10 January 2007

Woodrow Wilson and the American Way of War, Part 5

The administration of President Woodrow Wilson immediately faced important questions about American interests in the months following the outbreak of the major European war in August 1914. The United States was already a significant economic power in global terms, although it owed more money to foreign creditors than it was owed, and largely was a big economic power because of its sizable domestic market - foreign trade, while significant, played a much lesser role in the Gross National Product than in Britain, for example. However, the American economy was in recession, and the business opportunities offered by the war tempted American manufacturers and exporters. One of the most seriously affected regions of the country was the South, a key element in the coalition that elected Wilson in 1912, and of the Democratic party at this time generally. Unable to export their cotton to Europe, farmers faced ruin.

For William Jennings Bryan, the secretary of state, the sinews of modern war were provided by finance. Cut off the supply of money to belligerents, and the war might stop. But while the U.S. government was willing to cut off the public finance of loans or credits to European states, the free enterprise ideology that was one of the Gospels of Americanism at this time (and remains so) would not allow the government to halt initiatives by private financial institutions. Although Bryan exhorted American banks to refuse to lend to the warring nations, some saw a useful opportunity and took it. By October 1914, the policy of exhortation had been set aside by Wilson and the Counselor at the State Department, the Anglophile Robert Lansing, one of America's leading experts in international law.

A month after the outbreak of war, and a month before the abandonment of the exhortation policy, the Wilson administration chose not to impose an arms embargo, allowing American manufacturers to sell weapons to anyone who could afford to buy them and ship them across the Atlantic. Given that the British had imposed a fairly tight blockade on Germany, this meant that only the French and British were able to take advantage of the American decision.
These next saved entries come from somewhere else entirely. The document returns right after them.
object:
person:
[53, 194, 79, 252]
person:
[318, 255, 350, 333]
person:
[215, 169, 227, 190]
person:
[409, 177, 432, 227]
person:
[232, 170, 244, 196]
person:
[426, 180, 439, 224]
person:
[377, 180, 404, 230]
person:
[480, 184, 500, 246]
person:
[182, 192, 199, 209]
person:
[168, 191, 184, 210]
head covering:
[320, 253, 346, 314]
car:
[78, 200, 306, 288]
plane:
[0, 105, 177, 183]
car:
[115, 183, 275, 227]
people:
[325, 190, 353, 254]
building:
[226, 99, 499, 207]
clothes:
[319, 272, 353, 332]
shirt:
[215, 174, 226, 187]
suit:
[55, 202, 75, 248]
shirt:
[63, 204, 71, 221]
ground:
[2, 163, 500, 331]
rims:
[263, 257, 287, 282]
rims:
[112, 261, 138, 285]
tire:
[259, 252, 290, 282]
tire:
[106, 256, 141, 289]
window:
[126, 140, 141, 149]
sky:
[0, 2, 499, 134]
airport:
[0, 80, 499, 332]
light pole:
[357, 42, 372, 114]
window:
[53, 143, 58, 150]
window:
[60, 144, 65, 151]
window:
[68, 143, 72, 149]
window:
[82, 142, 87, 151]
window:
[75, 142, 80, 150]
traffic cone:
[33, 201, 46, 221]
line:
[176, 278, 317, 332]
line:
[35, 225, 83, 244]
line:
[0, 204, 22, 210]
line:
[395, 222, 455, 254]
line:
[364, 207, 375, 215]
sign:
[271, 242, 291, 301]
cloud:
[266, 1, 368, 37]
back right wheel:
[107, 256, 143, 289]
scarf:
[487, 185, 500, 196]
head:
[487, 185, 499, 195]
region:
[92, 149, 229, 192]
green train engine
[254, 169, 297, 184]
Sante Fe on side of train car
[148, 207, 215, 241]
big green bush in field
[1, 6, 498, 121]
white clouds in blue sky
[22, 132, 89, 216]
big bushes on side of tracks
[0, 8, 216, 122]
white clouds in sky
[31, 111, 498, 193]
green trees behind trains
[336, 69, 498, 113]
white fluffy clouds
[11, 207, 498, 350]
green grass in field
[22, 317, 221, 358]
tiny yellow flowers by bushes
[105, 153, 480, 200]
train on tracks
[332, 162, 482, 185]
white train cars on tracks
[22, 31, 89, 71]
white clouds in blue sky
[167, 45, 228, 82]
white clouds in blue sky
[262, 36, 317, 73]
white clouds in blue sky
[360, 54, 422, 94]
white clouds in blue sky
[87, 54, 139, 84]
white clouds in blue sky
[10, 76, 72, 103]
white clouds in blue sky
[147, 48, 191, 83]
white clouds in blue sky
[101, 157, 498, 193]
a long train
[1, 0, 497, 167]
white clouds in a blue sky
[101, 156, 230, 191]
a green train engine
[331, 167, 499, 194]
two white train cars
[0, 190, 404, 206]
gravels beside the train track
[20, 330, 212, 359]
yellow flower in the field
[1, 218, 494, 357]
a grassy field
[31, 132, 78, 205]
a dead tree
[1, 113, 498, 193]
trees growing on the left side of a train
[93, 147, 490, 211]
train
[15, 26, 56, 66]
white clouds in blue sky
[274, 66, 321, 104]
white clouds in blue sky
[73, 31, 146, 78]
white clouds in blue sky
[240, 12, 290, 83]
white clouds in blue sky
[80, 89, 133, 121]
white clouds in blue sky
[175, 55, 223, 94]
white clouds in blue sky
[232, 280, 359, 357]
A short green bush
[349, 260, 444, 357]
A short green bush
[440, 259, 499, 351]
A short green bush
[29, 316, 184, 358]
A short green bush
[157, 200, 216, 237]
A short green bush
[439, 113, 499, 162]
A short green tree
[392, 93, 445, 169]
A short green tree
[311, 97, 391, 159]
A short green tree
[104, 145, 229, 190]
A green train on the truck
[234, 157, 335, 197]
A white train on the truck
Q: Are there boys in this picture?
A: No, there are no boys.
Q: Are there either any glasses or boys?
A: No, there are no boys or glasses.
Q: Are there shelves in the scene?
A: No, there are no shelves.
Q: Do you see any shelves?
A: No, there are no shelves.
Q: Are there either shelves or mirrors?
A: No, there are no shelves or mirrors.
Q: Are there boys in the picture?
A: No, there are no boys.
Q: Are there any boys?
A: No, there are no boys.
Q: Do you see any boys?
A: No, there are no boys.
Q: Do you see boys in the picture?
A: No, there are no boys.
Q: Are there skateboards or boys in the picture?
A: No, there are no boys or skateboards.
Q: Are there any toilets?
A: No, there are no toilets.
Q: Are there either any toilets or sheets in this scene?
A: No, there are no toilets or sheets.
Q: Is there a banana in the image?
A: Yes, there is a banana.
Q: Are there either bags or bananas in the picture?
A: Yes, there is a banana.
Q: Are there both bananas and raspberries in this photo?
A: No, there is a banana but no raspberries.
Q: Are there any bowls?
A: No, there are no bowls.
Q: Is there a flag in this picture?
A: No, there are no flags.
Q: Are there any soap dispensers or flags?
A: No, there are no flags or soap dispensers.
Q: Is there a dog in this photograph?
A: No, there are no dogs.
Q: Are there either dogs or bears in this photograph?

The British blockade of Germany created yet another problem for Bryan and the administration, in that they followed, but not quite to the letter, an agreement concerning shipping in time of war. The British amended the definition of contraband that could be seized to suit themselves, expanding it slightly. Wilson, under Lansing's influence, agreed to go along with the British interpretation, in spite of the existence of an internationally recognized agreement that the British had helped negotiate, although one that had not been ratified by the British government. One major reason for this was the relatively small size of the American merchant fleet. American shipping was unlikely to be affected significantly by the British interpretation.

Finally, at the outbreak of war, the British began arming their merchant ships. Under international agreements, warships were not allowed to remain in a neutral port for more than 24 hours. But the British insisted that these armed vessels were not warships, because they were only armed for self-defence, and would be hopelessly outclassed by any but the weakest naval vessel. In practical terms, the Germans did not have the naval force on the high seas to make the matter significant. A few cruisers were based in the Pacific, and another in German East Africa. At this stage, British ships ruled the waves, especially the Atlantic between Europe and America. Lansing again pointed out the practical effect of the British policy, and set aside German insistence on the principle.

In each case here, the American Way of War, at least in the diplomatic dimension, is shown. American public policy is traditionally built out of practical responses to immediate problems, tending to favour the dominant interest group on the issue, rather than implementing an idealistic philosophy. Bryan represented a genuine American enthusiasm, at this time another of the Gospels of Americanism, for pacifist ideals. However, a search for practical responses to problems set aside the ideals. The Wilson administration could have imposed an arms and loans ban on the belligerents, insisted on the sanctity of international agreements, and required that the rules of war be implemented to the letter. They did not, and each step taken antagonized one side in the European conflict. When the next major crisis came, the Germans were hardly surprised by the American response, but the consequences fatally undermined the strong anti-war movement in the United States.